#### TEXT SEGMENT
▼

13 September 2007Juliet Eilperin
Habitat loss, climate change and infectious diseases are pushing a growing number of species toward extinction, according to a report yesterday by the World Conservation Union.
The organization's 2007 "Red List," the most sweeping annual scientific assessment of the world's animals and plants, now lists 16,306 species as threatened with extinction, up from 16,118 last year. The addition of nearly 200 imperiled species to the list reflects the reality that the more scientists learn about the status of the world's millions of species, the more they find that appear to be in trouble, experts said.
"We expect the situation across taxonomic groups to be, quite honest, quite bleak. One needs to know how bleak," Jane Smart, who heads the group's species program, said in an interview. "If we received a lot more money, we would have a lot more species on the Red List."
The organization, which is based in Switzerland and is formally known as the International Union for the Conservation of Nature and Natural Resources (IUCN), enlists several thousand scientists to evaluate the state of animals and plants as varied as the imperiled Yangtze River dolphin and Central Asia's wild apricot. After subjecting the assessments to a peer-review process, the group decides whether a species deserves to be listed as vulnerable to extinction, endangered, critically endangered -- or extinct.
Conservation advocates said the new report had a few bright spots, such as North American reptiles doing relatively well. But in a news conference in Washington yesterday, they painted a largely grim picture of how factors such as armed conflict and warming seas are shrinking the planet's natural heritage.
"Let's not kid ourselves, when it comes to biodiversity worldwide, the news generally is not good," said Michael Hoffman, a program officer in IUCN's biodiversity assessment unit.
Great apes are under increasing pressure from both hunting and disease, the report said, their numbers decimated by the bush-meat trade and by the Ebola virus. The Western gorilla population has declined more than 60 percent over the past 25 years and is now considered critically endangered; during the past 15 years, roughly one-third of gorillas that died in protected areas fell prey to the lethal virus.

▲

#### DATA EXTRACT
▼

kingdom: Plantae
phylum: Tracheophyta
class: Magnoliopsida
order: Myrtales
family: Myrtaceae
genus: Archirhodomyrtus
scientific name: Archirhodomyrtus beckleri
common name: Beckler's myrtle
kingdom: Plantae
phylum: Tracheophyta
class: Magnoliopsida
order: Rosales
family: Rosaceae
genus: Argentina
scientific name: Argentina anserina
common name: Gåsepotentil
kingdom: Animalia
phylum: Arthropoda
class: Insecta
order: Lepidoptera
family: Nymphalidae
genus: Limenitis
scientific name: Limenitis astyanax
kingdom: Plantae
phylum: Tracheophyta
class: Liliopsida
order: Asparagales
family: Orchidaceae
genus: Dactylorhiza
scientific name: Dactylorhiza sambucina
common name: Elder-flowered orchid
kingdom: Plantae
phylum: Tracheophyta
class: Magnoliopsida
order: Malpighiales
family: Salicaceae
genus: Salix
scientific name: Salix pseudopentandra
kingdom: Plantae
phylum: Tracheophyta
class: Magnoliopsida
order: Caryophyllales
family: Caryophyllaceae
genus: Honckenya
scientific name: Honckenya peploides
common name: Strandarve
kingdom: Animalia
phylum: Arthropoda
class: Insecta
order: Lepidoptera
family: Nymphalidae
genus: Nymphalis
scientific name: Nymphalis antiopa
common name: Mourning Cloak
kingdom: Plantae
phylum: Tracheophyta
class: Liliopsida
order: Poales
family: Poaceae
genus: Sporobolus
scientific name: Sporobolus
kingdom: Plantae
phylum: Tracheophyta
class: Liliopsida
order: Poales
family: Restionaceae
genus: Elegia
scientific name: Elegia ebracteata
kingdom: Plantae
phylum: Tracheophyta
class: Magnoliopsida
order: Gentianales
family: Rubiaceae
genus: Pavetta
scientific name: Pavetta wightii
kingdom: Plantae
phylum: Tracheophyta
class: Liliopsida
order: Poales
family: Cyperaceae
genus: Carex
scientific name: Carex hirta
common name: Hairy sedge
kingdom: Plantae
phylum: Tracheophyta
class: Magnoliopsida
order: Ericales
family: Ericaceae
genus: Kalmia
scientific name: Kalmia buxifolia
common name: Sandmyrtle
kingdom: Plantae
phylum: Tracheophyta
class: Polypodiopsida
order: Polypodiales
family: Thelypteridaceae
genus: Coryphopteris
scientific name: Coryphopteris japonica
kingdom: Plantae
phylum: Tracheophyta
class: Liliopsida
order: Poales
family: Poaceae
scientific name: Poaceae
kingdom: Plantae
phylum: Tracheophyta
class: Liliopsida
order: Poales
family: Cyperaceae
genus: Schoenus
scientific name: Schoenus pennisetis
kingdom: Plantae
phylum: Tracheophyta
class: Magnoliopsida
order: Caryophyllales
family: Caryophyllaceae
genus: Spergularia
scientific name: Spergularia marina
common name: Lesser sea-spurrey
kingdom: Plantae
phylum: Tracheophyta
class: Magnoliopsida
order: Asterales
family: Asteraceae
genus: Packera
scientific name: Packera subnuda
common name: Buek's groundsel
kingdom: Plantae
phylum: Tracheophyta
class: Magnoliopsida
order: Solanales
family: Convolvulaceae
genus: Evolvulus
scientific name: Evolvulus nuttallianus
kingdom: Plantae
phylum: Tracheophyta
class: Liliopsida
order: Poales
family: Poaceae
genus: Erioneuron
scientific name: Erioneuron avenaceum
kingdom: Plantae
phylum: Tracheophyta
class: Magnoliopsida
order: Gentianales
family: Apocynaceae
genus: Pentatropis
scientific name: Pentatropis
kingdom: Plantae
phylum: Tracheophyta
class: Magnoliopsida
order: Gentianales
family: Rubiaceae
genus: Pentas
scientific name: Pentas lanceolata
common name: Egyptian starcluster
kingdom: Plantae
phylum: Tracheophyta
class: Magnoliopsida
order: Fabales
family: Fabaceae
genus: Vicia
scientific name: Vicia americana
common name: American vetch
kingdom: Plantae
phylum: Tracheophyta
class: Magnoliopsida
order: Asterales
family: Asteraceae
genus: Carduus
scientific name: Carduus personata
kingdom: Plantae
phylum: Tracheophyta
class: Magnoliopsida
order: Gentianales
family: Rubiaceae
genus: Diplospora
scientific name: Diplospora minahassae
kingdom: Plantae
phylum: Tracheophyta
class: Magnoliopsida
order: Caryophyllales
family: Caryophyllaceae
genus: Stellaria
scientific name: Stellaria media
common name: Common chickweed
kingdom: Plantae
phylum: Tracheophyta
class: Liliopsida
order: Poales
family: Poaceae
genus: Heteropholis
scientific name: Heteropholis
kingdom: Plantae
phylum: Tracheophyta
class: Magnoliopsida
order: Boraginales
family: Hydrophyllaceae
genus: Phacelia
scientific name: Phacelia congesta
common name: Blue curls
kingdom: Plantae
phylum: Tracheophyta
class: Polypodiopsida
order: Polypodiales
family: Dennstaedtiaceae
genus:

▲

#### QUESTIONS TO ANSWER
A - From the Red List article, list every status it says the group can assign a species after peer review.
B - Extend the Red List article past its last sentence.

#### RESPONSES FOR EACH TASK
A - Vulnerable to extinction, endangered, critically endangered, extinct

B -
Between 2003 and 2005, 55 percent of the Western gorillas in the Congo Republic's Odzala National Park died of the virus.
Russell Mittermeier, who chairs IUCN's primate specialist group, noted that protected areas are not always effective -- rebels have slaughtered gorillas in a preserve that straddles the Democratic Republic of the Congo, Rwanda and Uganda -- but he defended wildlife preserves as essential.
"The world's endangered species are simply not going to survive without protected areas," said Mittermeier, who is also president of Conservation International.
Even in remote places, plants and animals are suffering from the onslaught of broader environmental forces such as climate change. Having completed its first comprehensive survey of Galapagos corals since the Red List started in the 1960s, IUCN experts identified a third of the native species as at risk of extinction. This year is the first time corals have been listed.
The group is surveying another 750 reef-building coral species in the Caribbean, the Indo-Pacific, the eastern tropical Pacific and southern Brazil, said Suzanne Livingstone, IUCN's global marine species assessment officer, who added that roughly a third of them might make it onto next year's list.
"There's probably going to be a similar trend over all corals, and that's largely because of climate change," she said.